(Selected extract Opens)

The Solicitors Regulation Authority (SRA) has begun an evaluation of financial data gathered from 2,000 law firms after warning earlier this summer that an increasing number of the UK’s 11,000 law firms face financial collapse due to a ‘toxic combination of factors causing a perfect storm’. Elsewhere, the latest report from KPMG reveals the total bill for winding down Cobbetts currently stands at nearly £1.7m.
In June this year, the SRA announced that 160 firms across England and Wales were under intensive supervision due to the state of their finances and within that, eight were the subject of real concern. The strain was attributed to a variety of predictable reasons including legal aid cuts, prohibition of personal injury referral fees, a tougher stance from banks on lending and the sustained economic downturn.
The SRA contacted around 2,000 firms individually in August, requesting key financial information in an attempt to build a picture of the issues facing firms so as to ‘target resources through its financial stability programme,’ an SRA statement said yesterday (18 Sept).

(Selected extract Closes)

> [What is expected]:
For each statement, say yes or no on whether it agrees with the article on law firm finances, and quote the deciding words from the article: (a) The SRA contacted around 2,000 firms individually in August. (b) In June, eight firms were under intensive supervision. (c) The cost of winding down Cobbetts currently stands at over £2m. The records are not needed.

(Information Opens)

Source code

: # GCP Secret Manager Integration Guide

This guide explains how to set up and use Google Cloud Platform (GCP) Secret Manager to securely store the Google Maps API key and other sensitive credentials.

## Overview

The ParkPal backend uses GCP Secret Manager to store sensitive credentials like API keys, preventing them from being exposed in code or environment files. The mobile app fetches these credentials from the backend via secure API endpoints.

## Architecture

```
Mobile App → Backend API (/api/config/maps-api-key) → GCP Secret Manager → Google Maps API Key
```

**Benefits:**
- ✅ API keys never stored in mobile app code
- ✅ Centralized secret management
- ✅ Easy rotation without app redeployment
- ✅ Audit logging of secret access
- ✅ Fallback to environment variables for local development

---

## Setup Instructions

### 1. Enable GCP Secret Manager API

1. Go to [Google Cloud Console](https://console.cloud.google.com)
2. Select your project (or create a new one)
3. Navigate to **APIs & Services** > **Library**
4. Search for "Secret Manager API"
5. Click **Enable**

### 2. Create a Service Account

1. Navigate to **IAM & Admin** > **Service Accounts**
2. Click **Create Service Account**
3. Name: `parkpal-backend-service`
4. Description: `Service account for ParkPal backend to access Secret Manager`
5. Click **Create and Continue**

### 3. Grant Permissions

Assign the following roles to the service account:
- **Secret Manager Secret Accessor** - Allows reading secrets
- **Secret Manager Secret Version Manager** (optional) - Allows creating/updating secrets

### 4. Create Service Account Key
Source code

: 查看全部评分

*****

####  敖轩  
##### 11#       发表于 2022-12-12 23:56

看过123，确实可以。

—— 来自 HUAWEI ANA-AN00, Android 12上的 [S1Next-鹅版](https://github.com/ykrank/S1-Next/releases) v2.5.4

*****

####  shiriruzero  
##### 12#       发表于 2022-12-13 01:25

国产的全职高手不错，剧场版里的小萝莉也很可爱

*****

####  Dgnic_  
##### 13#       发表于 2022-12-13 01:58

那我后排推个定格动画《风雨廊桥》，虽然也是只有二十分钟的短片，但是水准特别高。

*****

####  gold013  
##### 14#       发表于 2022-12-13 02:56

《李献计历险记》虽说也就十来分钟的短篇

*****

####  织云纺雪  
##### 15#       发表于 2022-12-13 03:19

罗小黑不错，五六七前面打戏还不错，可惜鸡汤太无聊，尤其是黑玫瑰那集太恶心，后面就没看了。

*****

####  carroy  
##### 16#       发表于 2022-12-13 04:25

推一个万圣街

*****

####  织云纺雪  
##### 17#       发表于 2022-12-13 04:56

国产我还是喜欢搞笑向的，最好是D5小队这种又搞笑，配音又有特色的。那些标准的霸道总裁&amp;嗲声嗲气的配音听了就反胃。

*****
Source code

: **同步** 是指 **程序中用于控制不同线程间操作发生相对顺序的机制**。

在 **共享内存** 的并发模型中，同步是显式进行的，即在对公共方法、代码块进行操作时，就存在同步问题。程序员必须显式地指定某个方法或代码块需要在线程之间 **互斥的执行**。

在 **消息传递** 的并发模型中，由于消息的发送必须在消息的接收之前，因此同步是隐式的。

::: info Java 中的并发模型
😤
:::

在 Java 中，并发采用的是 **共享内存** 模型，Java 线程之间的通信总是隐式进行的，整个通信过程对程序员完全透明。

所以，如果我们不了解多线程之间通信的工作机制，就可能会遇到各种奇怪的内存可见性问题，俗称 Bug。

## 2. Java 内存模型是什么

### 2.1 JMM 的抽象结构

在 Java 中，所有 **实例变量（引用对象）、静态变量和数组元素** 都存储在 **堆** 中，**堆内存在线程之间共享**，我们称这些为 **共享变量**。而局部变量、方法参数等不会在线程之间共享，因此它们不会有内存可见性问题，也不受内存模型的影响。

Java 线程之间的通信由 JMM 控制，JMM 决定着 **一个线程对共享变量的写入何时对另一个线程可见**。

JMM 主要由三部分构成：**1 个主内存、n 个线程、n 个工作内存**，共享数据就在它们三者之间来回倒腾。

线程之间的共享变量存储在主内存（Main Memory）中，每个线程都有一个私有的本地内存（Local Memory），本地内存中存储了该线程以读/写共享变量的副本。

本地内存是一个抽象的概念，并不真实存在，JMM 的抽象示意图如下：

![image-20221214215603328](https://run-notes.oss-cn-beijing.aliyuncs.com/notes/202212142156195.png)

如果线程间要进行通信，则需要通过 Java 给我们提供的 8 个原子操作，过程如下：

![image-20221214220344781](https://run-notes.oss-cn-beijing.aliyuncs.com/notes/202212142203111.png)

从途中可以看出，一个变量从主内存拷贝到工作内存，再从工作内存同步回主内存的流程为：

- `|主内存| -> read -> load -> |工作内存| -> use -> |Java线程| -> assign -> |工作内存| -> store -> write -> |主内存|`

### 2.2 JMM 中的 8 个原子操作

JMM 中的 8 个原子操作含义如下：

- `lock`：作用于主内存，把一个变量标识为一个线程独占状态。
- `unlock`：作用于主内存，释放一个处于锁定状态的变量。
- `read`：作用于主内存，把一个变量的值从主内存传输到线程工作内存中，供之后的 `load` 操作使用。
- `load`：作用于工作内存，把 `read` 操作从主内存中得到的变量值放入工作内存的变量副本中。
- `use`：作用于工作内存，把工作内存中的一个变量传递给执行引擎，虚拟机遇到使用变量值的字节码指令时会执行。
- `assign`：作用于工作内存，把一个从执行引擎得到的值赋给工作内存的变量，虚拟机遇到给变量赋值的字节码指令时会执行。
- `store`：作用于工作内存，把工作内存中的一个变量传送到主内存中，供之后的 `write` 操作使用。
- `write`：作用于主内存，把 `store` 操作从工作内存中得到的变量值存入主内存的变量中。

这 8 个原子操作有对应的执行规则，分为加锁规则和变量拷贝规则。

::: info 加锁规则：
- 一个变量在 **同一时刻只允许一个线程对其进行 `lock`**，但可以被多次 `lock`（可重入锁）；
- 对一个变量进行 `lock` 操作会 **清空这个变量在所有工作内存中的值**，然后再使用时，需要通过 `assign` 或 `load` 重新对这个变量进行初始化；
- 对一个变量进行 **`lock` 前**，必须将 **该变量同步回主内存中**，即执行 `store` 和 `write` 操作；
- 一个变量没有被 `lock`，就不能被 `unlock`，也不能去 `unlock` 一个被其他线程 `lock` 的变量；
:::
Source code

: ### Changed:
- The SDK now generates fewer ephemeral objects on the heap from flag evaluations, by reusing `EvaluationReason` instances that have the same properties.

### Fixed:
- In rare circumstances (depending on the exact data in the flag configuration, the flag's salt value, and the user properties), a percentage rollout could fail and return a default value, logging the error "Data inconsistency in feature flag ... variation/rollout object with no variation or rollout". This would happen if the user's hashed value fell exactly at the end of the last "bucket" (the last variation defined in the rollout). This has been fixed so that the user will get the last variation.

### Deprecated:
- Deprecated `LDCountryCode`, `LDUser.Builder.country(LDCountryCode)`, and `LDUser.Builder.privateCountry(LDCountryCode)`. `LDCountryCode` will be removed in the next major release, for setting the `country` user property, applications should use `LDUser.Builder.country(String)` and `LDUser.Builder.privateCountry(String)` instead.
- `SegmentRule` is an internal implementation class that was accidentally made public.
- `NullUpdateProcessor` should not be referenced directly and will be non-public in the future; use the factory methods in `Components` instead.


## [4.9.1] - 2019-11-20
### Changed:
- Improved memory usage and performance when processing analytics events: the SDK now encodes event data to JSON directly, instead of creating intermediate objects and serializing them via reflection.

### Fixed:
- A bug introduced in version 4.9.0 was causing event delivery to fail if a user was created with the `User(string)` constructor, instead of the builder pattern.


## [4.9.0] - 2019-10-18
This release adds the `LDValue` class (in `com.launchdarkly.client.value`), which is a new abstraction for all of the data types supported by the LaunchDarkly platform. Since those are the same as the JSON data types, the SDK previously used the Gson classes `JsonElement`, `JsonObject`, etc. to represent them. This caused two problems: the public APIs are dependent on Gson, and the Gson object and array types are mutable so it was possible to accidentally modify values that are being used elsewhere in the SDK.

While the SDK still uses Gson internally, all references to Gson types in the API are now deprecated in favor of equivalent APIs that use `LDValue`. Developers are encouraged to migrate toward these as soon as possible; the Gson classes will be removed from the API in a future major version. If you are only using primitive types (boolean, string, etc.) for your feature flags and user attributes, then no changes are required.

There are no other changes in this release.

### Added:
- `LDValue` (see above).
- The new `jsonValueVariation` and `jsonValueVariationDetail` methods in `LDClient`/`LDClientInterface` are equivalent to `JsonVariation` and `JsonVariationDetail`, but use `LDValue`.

(Information Closes)

> [Expected answer]:
(a) Yes: "The SRA contacted around 2,000 firms individually in August"
(b) No: "160 firms across England and Wales were under intensive supervision"
(c) No: "currently stands at nearly £1.7m"